**WHAT TO WORK ON**
Switch "Download PDF" to "Hent PDF" in every row below, and write out the lines again with nothing else changed.

(Saved entries)
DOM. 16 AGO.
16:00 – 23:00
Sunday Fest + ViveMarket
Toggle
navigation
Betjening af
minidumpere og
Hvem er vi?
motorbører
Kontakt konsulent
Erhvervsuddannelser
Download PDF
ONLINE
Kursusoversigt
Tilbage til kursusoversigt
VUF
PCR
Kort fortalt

**REPLY TO THE TASK**
DOM. 16 AGO.
16:00 – 23:00
Sunday Fest + ViveMarket
Toggle
navigation
Betjening af
minidumpere og
Hvem er vi?
motorbører
Kontakt konsulent
Erhvervsuddannelser
Hent PDF
ONLINE
Kursusoversigt
Tilbage til kursusoversigt
VUF
PCR
Kort fortalt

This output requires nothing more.